Abstract

Sub-Andean Peru comprises the Maranon, Ucayali, and Madre de Dios basins which, together with three subsidiary basins, cover an area of 370,000 km2. These basins extend considerable distances northward into Ecuador and Colombia and southeastward into Bolivia. More than 5 billion bbl of recoverable oil have been discovered in these basins, of which over 1 billion bbl of oil and almost 7 tcf of gas are in Peru. The Tertiary foreland basins in front of the Eastern Cordillera are filled with up to 4 km of Tertiary molasse sedimentary rocks. The basins are mainly of Miocene age and overlie older Paleozoic and Mesozoic depocenters.
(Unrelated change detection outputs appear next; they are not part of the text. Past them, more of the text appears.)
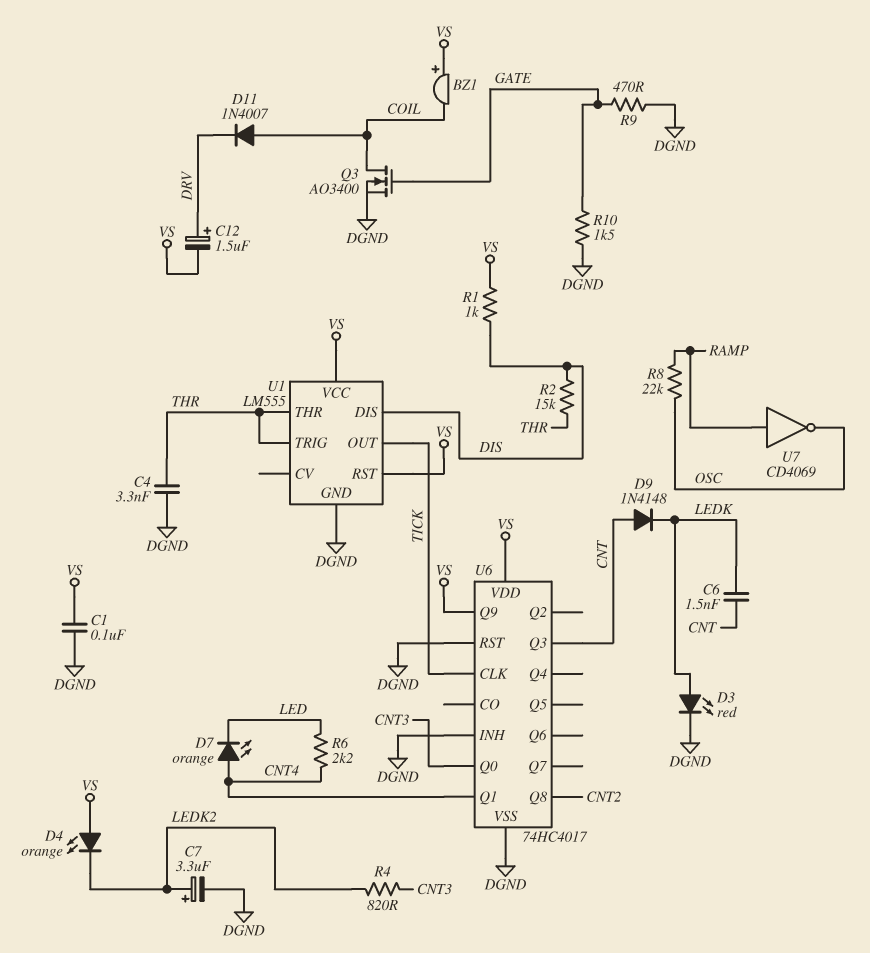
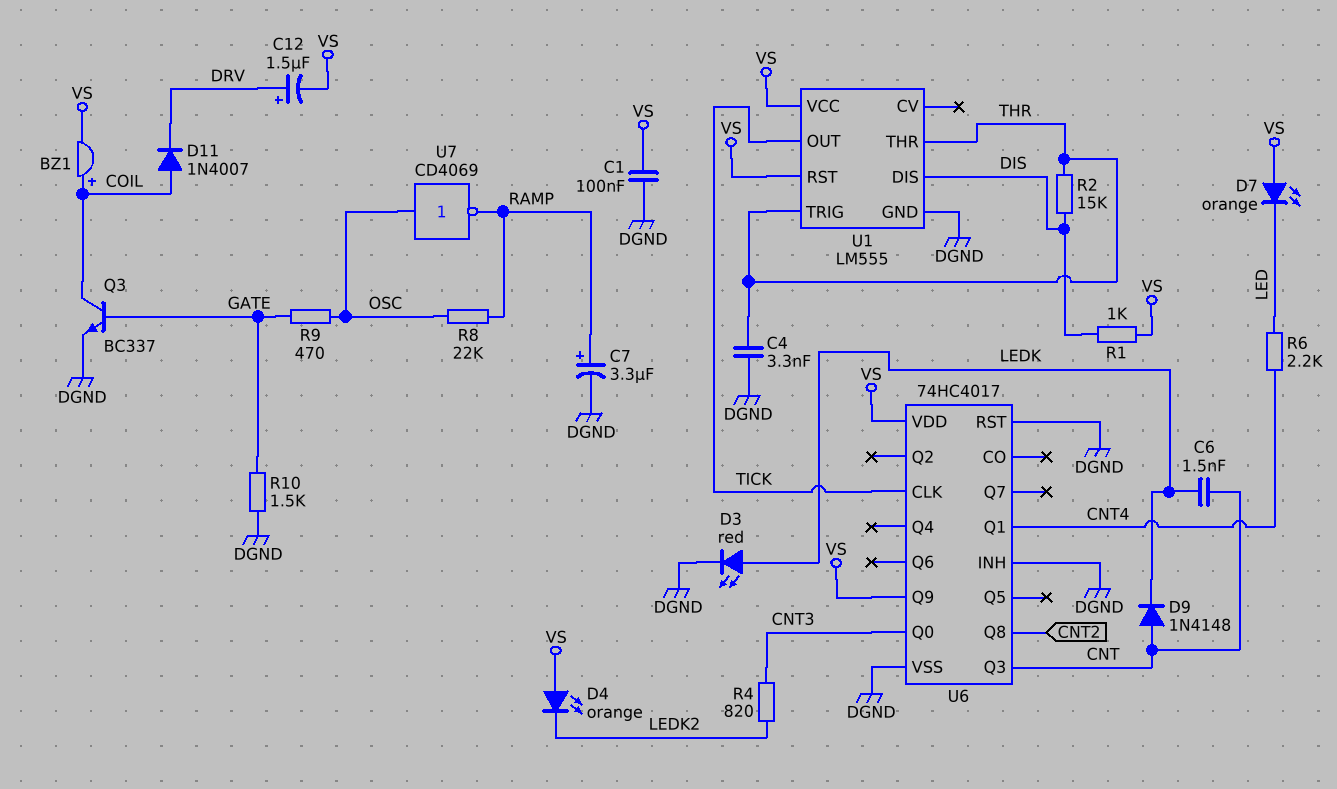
BZ1: buzzer (plus VS, minus COIL) -> buzzer (plus COIL, minus VS)
C7: 3.3uF (plus LEDK2, minus DGND) -> 3.3uF (plus RAMP, minus DGND)
D7: LED orange (A CNT4, K LED) -> LED orange (A VS, K LED)
Q3: NMOS AO3400 (G GATE, D COIL, S DGND) -> NPN BC337 (B GATE, C COIL, E DGND)
R9: 470 (DGND, GATE) -> 470 (GATE, OSC)
U7: NOT CD4069 (in RAMP, out OSC) -> NOT CD4069 (in OSC, out RAMP)

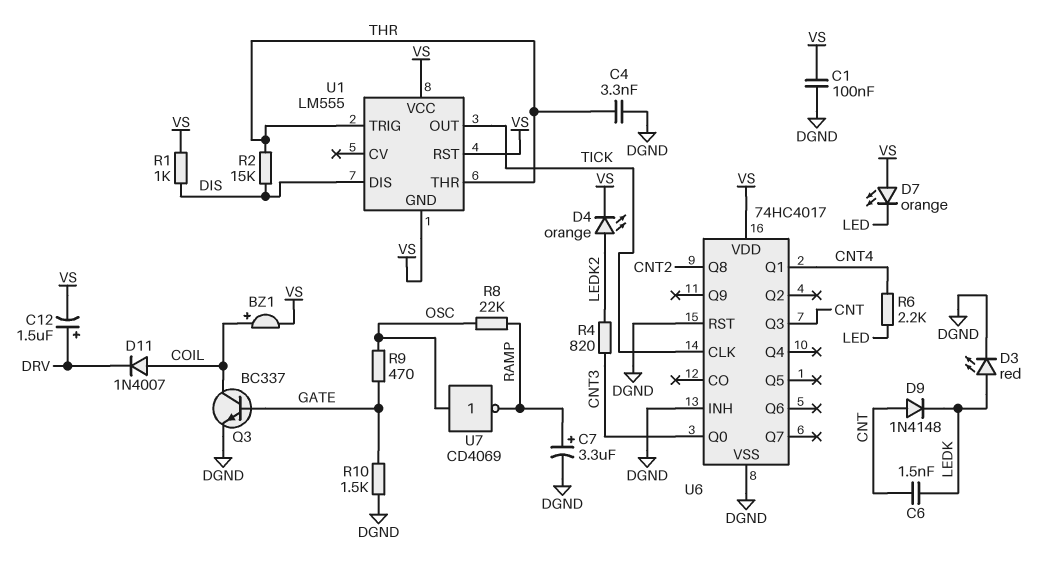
D4: LED orange (A VS, K LEDK2) -> LED orange (A LEDK2, K VS)
U1 pin GND: DGND -> VS
U6 pin Q9: VS -> none

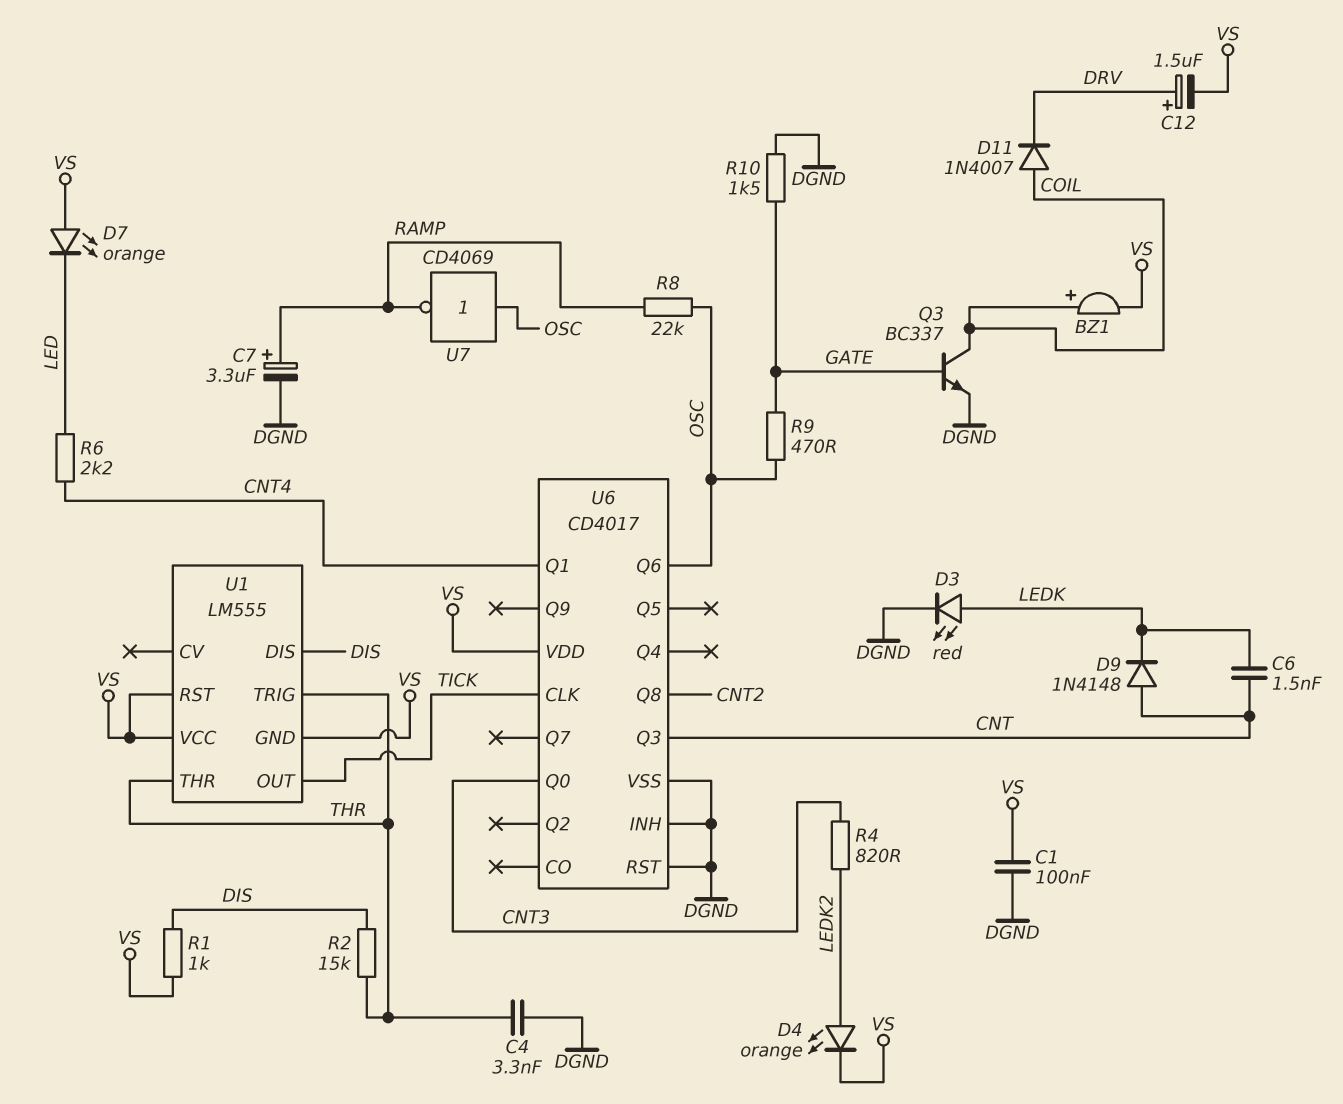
U6: 74HC4017 -> CD4017
U6 pin Q6: none -> OSC

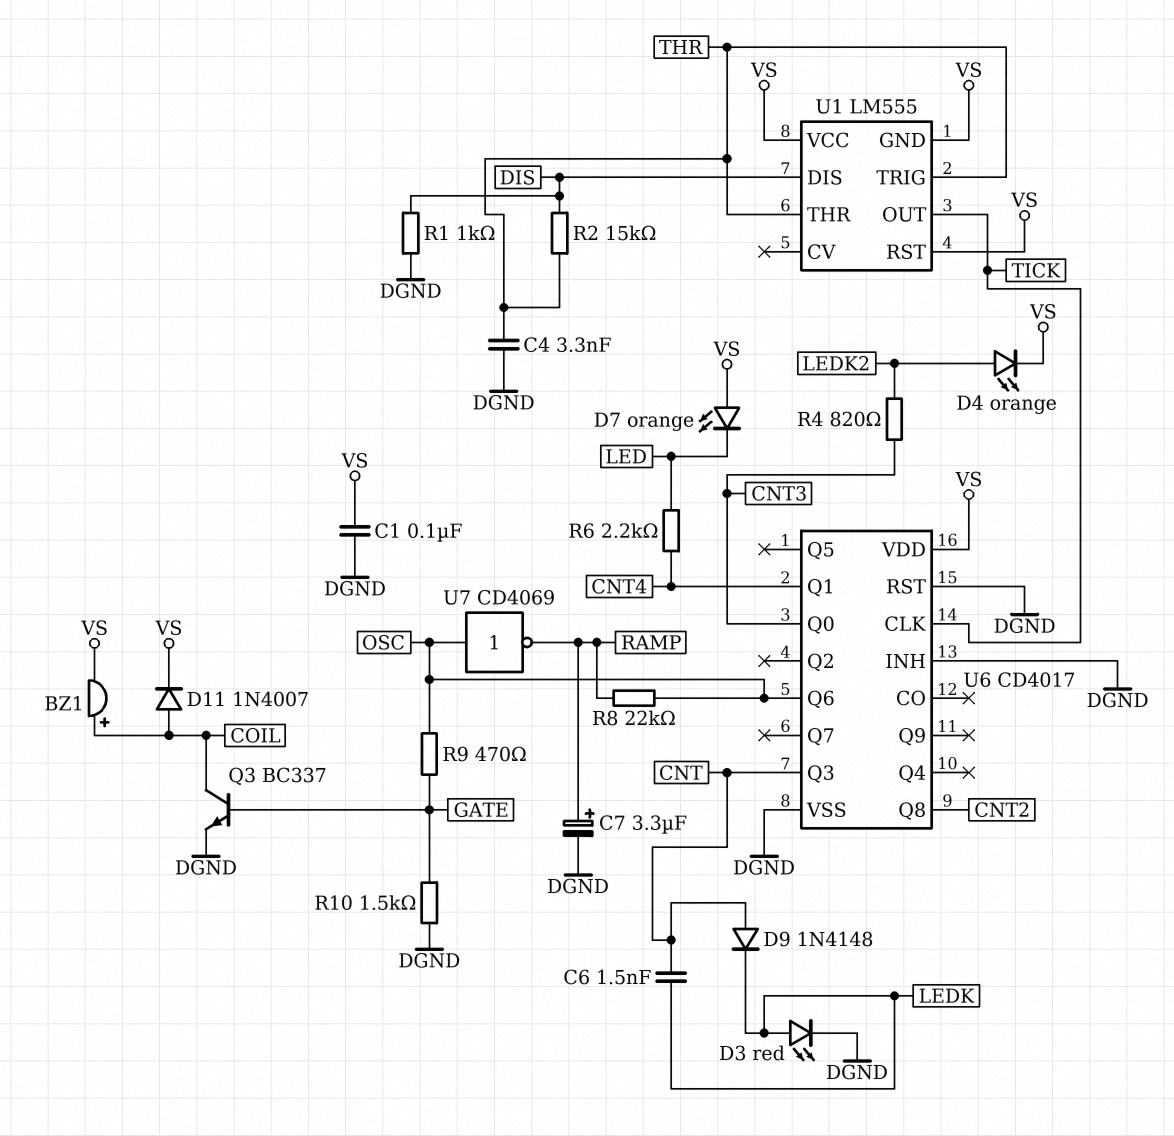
C12: 1.5uF (plus DRV, minus VS) -> none
D11: diode 1N4007 (A COIL, K DRV) -> diode 1N4007 (A COIL, K VS)
R1: 1k (DIS, VS) -> 1k (DGND, DIS)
Three major compressional episodes are recognized: a Middle Triassic event, an Early Cretaceous event associated with major unconformities in some areas, and a regionally pervasive late Miocene-Pliocene (Quechua III) event expressed in thrusting and compressional folding over most of sub-Andean Peru. Two families of oils are differentiated in the Maranon basin, related to Permian and Cretaceous source rocks. Three groups of oils in the Ucayali basin derive from Devonian, Carboniferous, Permian, and Triassic sources. Oil samples in the Madre de Dios basin correlate to Devonian and Carboniferous shales. A variety of trap types have been identified. The foreland can be divided into areas where preexisting faults have been reversed by late Tertiary compression and flexural uplift, and areas unaffected by this deformation where older, more subtle traps are important. To the west, the sub-Andean belt comprises regions where basement-involved thrusts predominate and other areas characterized by thin-skinned thrusting. The Oriente-Maranon-Ucayali basin complex has at least one large hydrocarbon accumulation in each trap type. The level of exploration is low, and many areas are virtually unexplored.